Week 6 Lecture 1

Database normalisation

First normal form

This enforces that tables should be "strictly relational":

  1. There is no top-to-bottom ordering of rows.
  2. There is no left-to-right ordering of columns
  3. There are duplicate rows
  4. Rows have no hidden components such as row IDs
  5. Every row and column intersection contains exactly one value from a particular domain (and nothing else). It should be atomic.
  6. All columns are regular

A 1NF database should not expose anything other than the values to the user.

Set representation

Think of a table as a true set of the rows that are contained within it. It may not contain multiple rows that take the same values for all columns. This can be enforced if the choice of a key for all the tables is forced. In the absense of a smaller key, this is equivalent to using the whole set of attributes as keys.

Data redundancy

Data redundancy is a condition where the same piece of data is held in multiple places. This could lead to potential inconsistencies.
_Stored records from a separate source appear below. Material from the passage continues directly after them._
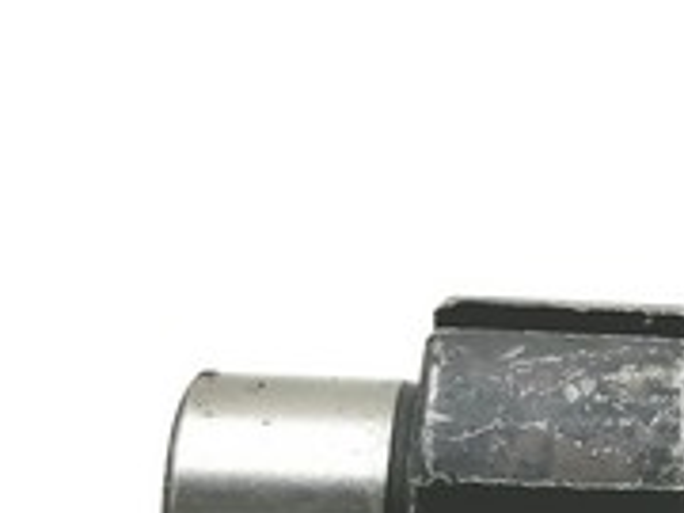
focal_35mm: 119
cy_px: 452
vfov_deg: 12.4
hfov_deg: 15.8
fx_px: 2351
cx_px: 847
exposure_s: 1/178
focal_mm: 5.3
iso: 50
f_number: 1.8
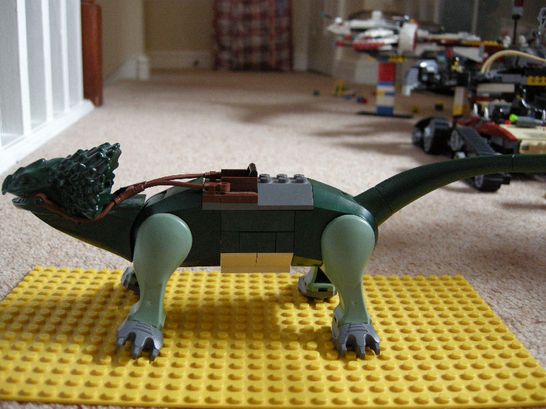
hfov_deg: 52.6
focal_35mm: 35
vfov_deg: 40.7
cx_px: 273
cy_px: 204
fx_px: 552
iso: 400
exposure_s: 1/22.5
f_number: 2.7
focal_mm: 7.5
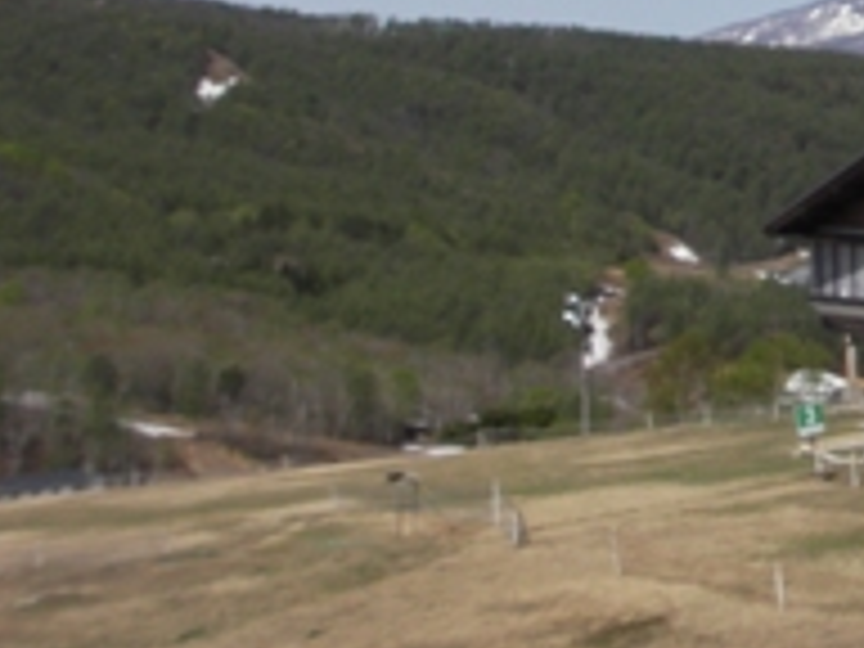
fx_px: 2396
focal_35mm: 96
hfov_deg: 19.1
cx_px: 1089
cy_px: 92
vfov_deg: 15.3
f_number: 6.6
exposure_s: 1/320
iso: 50
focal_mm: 6.3
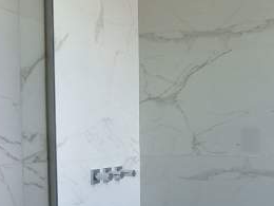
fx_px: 475
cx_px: 114
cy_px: 187
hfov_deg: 32.1
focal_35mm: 60
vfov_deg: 23.7
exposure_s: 1/50
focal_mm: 1.74
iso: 50
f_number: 2.2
Disallowing redundancy is the core principle in the database normalisation.

  • Update anomaly
  • Insertion anomaly
  • Deletion anomaly

Table decomposition

Splitting a large table into multiple smaller tables. The smaller tables contain attribute sets whose union is the attribute set of the large table.

Tables cannot be decomposed to avoid anomalies. It is reqired that the decomposition is lossless, else information will be lost while trying to avoid data redundancy.